In recent years, the security properties of the hardware underlying our computing systems has been under increased scrutiny, as researchers and practitioners have begun to discover and exploit security flaws that originate in the hardware, unlike typical software security flaws.
In our research group, we leverage our inter-disciplinary experience in hardware design and systems security to investigate multiple facets of hardware security. Our three primary research tracks focus on:
1. How we can analyze the security of unique hardware characteristics to develop security protocols for computing devices,
2. How can we design security-aware processors and security architectures while keeping performance, functionality and usability at their best, and
3. How can we guarantee that such hardware designs and their implementations are indeed secure?

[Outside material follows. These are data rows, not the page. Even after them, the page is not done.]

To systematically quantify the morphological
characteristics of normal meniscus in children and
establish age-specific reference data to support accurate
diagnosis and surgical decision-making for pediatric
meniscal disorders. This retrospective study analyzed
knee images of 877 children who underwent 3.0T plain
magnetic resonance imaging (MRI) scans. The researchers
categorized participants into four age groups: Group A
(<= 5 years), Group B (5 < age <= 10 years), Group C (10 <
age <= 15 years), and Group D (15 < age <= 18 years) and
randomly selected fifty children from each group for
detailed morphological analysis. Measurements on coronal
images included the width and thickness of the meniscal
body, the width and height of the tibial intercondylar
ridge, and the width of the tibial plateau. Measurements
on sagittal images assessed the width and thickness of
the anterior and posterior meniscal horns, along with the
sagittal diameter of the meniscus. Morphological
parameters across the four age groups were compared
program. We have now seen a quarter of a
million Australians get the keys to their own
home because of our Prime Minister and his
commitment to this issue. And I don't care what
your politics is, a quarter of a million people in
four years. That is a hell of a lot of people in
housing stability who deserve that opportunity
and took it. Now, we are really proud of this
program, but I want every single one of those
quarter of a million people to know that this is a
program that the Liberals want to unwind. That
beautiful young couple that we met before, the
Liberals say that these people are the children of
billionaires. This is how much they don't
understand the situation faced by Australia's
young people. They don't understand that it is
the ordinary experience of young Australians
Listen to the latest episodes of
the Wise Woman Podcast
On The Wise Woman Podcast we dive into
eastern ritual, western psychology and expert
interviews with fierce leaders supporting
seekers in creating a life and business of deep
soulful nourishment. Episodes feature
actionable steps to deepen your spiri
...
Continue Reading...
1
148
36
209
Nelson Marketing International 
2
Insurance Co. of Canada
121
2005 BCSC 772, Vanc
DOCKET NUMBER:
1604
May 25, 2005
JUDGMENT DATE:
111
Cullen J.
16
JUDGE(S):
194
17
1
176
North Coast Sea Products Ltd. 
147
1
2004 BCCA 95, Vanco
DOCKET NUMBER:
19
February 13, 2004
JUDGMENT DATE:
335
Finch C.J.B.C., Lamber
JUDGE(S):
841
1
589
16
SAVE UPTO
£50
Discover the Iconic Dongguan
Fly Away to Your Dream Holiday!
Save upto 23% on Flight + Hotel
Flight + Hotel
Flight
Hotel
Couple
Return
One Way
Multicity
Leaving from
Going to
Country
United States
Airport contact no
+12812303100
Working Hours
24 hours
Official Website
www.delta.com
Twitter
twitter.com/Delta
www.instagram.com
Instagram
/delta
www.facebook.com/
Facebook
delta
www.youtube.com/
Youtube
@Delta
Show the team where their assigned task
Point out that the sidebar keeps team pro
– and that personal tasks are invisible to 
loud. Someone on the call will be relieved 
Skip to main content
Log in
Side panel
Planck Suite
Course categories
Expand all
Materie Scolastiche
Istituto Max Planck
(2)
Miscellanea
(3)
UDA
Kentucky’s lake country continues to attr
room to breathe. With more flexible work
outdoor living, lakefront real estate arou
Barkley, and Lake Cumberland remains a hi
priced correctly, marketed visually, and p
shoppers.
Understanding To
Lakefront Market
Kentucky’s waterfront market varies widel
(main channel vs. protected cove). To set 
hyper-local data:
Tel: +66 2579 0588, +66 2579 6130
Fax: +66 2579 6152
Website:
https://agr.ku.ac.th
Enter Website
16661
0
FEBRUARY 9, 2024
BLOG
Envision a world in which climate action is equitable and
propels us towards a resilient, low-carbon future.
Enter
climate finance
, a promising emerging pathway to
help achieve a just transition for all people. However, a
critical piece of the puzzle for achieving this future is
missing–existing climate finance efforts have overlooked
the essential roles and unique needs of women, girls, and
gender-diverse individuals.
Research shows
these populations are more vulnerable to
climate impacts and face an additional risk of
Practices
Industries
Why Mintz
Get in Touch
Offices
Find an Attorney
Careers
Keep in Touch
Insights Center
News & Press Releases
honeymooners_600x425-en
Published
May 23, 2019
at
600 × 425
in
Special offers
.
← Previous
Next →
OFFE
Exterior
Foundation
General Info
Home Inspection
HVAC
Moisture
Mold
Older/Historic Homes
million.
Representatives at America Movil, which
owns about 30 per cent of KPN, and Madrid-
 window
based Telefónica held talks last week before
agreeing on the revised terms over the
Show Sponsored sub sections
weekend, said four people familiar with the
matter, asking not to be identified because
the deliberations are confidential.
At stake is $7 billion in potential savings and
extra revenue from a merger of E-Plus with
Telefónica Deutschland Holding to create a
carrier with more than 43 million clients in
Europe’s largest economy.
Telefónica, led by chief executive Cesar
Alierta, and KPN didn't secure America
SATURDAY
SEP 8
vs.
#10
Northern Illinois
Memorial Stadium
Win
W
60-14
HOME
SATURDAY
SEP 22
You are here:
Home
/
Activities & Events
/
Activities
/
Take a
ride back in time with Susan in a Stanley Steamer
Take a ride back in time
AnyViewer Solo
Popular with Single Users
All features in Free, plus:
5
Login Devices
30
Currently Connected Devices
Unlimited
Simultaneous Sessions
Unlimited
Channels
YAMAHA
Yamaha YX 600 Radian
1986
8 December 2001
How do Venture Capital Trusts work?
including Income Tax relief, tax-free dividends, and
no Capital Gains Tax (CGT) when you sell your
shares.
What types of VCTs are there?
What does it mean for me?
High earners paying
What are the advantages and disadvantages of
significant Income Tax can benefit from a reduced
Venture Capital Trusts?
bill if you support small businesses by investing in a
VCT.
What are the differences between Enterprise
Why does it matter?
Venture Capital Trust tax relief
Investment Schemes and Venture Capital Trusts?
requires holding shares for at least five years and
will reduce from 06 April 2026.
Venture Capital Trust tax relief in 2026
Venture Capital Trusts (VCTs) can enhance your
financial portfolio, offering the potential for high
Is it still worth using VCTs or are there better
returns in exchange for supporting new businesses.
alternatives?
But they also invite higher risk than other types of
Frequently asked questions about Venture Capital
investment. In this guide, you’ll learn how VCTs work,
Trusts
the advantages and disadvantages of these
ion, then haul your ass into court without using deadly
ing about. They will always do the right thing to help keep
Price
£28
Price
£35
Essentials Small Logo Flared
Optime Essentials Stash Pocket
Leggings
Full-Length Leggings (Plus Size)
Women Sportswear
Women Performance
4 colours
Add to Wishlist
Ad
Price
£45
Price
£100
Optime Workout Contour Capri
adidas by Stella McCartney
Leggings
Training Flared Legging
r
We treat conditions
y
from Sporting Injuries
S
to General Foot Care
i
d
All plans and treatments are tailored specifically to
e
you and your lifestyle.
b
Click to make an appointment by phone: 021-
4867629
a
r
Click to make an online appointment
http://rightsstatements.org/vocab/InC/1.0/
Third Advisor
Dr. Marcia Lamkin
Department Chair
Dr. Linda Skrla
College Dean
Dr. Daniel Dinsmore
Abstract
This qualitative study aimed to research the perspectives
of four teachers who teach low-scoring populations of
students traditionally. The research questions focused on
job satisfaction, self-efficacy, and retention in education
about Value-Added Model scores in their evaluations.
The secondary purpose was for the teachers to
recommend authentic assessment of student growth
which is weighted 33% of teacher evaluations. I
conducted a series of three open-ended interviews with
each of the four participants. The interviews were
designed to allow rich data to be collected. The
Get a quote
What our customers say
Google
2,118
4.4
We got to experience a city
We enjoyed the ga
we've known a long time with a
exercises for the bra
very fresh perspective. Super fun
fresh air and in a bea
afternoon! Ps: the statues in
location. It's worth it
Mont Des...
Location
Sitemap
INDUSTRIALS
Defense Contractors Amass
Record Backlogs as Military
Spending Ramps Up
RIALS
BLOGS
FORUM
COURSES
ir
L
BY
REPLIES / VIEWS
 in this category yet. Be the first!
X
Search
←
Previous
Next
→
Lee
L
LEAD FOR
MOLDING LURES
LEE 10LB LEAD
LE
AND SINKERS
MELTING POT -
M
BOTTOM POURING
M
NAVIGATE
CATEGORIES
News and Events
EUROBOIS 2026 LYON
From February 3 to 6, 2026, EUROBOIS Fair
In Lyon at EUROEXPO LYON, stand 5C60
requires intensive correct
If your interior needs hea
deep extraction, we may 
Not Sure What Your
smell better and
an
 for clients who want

One technique to uniquely identify hardware is by using Physically Unclonable Functions (PUFs). These are cost-effective security primitives that work by extracting unique identifiers from physical characteristics of integrated circuits. Since their introduction two decades ago, PUFs have been heavily under scrutiny for their security properties. They have been shown vulnerable to various attacks ranging from physical attacks to remote software attacks. Within our group, we investigate the security of novel PUF constructions against sophisticated software-based modeling attacks that aim at breaking the PUF by leveraging state-of-the-art machine learning algorithms.
On a higher level of abstraction, recent attacks have shown how modern processor optimizations, such as caches and speculative execution, that were designed to boost performance, have been shown vulnerable to critical security exploits. In our research group, we research how to design and develop more secure, yet high-performance microarchitectural units. We also investigate how to incorporate these in trusted execution environments while providing end-users with the flexibility to choose the desired level of desired security and resulting performance.
Whether these hardware designs are indeed implemented securely and free of security-relevant implementation bugs remains another concern in hardware security. Through our seminal work with Hack@DAC for three years in a row, we have been investigating the efficacy and efficiency of state-of-the-art hardware security verification and testing techniques in detecting hardware implementation flaws in open-source complex processor designs. Our investigations have uncovered that existing techniques remain fundamentally limited in multiple ways. In our research group, we work on tackling these challenges and researching and developing new improved techniques.